- **What to produce**
Copy each line containing "pixels" from the listing below.

- **Data to examine**
Start of Block

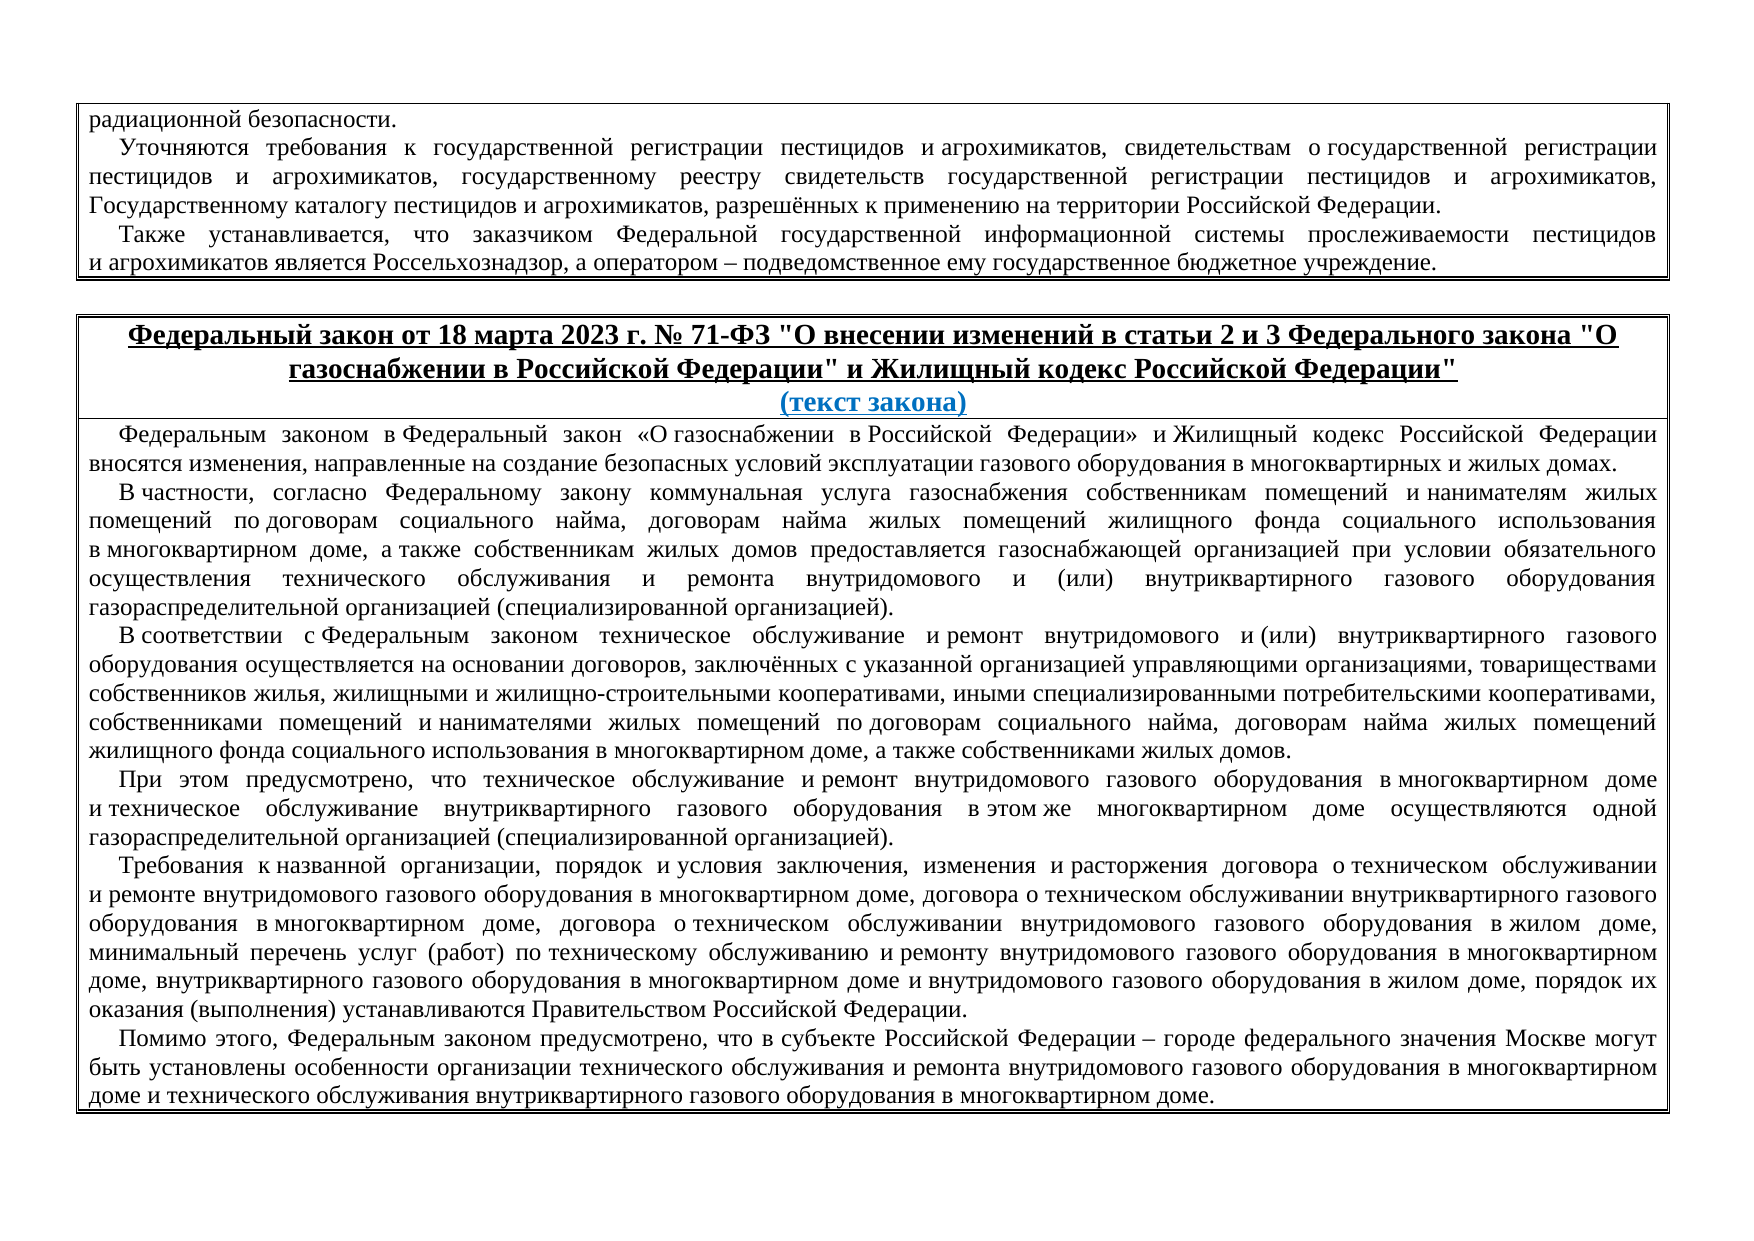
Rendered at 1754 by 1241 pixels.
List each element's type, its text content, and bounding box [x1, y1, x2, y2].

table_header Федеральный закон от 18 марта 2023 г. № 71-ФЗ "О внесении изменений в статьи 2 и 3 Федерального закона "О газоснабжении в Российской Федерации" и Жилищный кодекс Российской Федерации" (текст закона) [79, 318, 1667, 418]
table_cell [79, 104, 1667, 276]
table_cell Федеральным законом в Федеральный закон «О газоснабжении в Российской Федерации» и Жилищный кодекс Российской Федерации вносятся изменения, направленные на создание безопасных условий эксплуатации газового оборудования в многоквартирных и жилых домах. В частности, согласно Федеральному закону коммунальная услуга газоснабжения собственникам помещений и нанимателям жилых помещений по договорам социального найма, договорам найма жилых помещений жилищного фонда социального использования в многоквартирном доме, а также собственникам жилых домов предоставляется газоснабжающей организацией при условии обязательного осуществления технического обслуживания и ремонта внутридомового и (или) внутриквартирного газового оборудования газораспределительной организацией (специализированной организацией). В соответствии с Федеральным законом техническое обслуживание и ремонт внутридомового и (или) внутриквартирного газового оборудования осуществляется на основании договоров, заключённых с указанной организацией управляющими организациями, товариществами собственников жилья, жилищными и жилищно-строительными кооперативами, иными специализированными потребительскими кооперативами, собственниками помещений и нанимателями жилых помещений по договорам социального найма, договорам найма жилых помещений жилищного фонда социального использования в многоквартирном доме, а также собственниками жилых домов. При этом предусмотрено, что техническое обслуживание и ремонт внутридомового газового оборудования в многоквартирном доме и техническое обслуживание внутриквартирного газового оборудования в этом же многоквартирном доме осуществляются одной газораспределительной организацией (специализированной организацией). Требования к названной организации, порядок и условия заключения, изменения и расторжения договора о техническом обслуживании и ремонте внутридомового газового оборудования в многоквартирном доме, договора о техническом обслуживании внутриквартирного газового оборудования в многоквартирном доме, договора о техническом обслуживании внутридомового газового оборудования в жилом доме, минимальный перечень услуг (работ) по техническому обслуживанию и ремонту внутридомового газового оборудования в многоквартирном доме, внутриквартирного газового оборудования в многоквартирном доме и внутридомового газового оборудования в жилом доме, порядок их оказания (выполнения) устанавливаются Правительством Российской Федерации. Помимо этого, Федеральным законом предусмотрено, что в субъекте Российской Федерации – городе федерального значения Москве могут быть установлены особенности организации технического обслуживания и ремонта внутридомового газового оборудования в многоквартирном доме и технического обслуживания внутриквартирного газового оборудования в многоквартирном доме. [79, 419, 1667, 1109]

End of Block
Start of Block

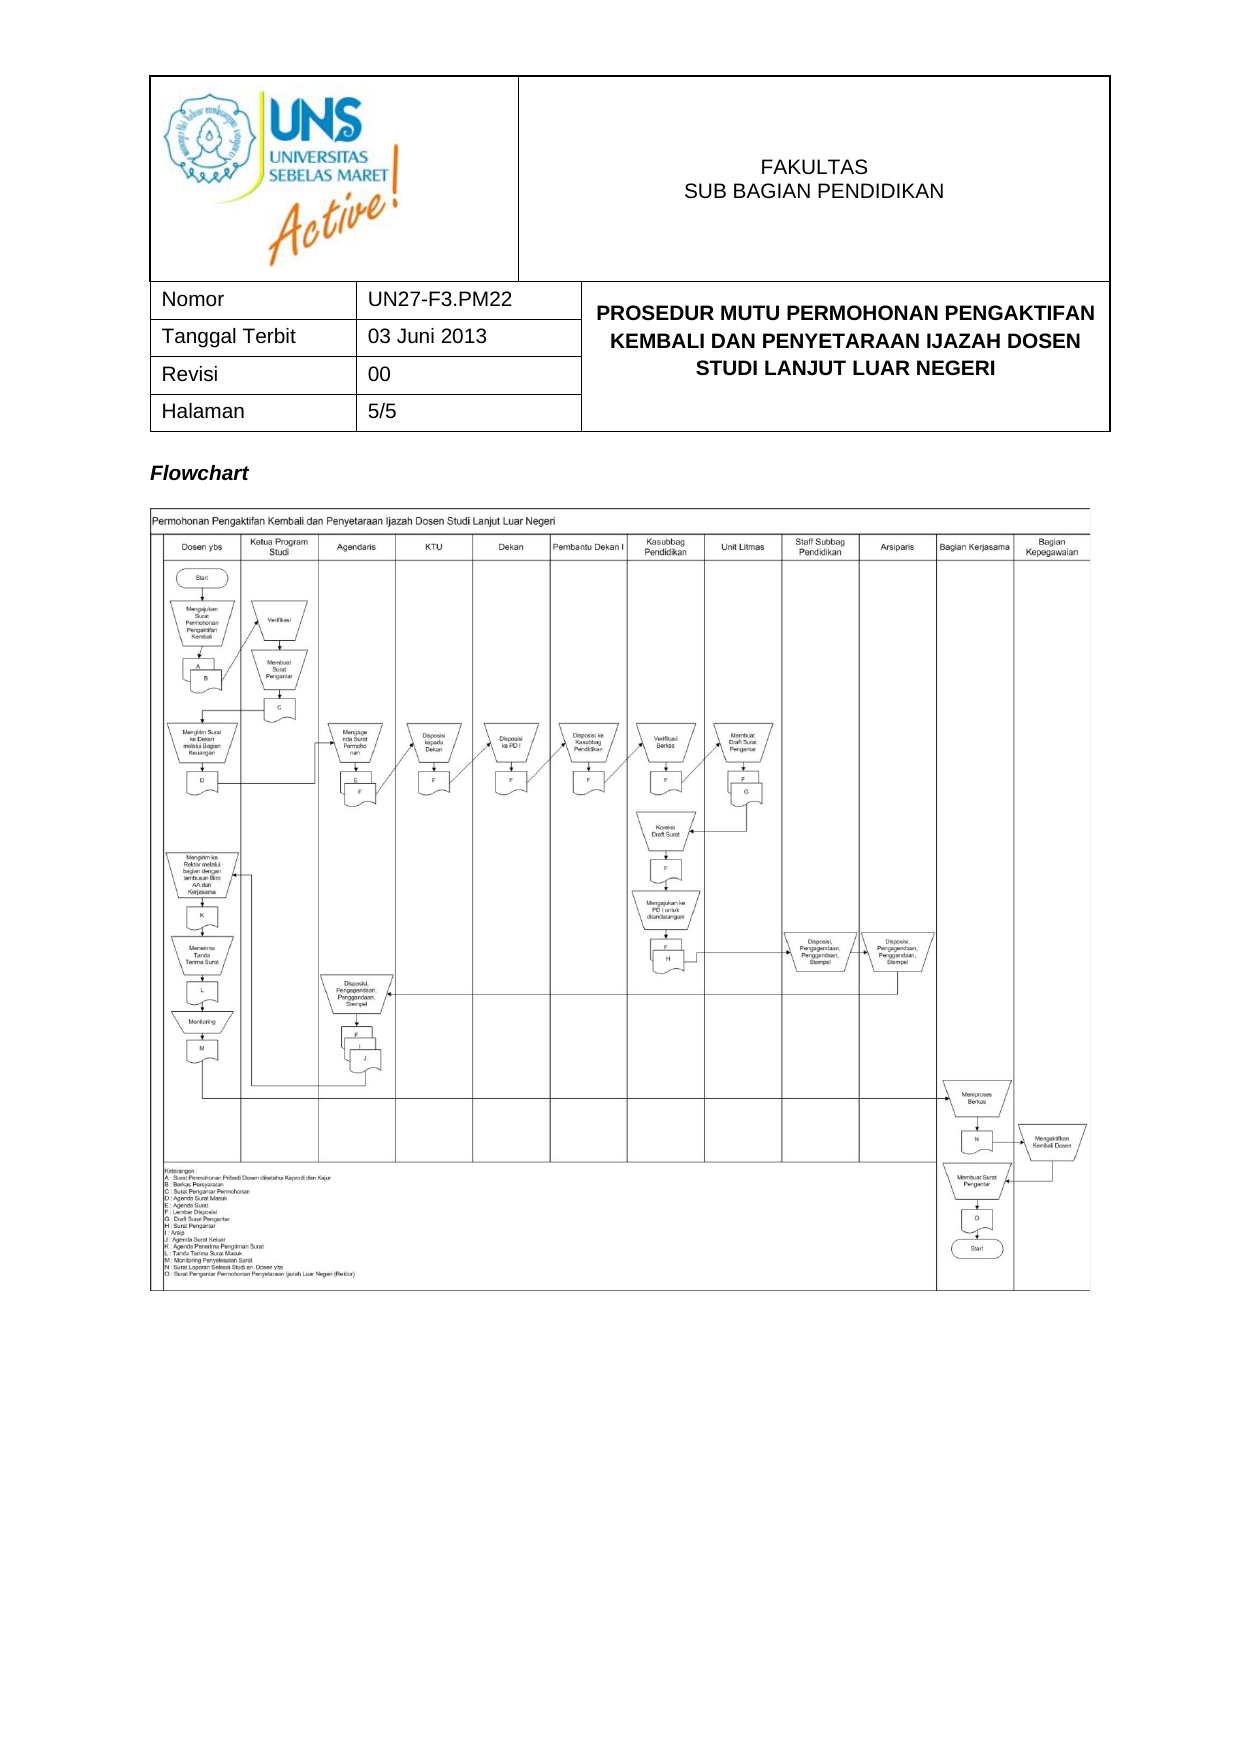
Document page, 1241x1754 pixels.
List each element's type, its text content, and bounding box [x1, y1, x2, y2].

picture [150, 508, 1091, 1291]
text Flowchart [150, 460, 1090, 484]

End of Block

- **Final answer**
Rendered at 1754 by 1241 pixels.
Document page, 1241x1754 pixels.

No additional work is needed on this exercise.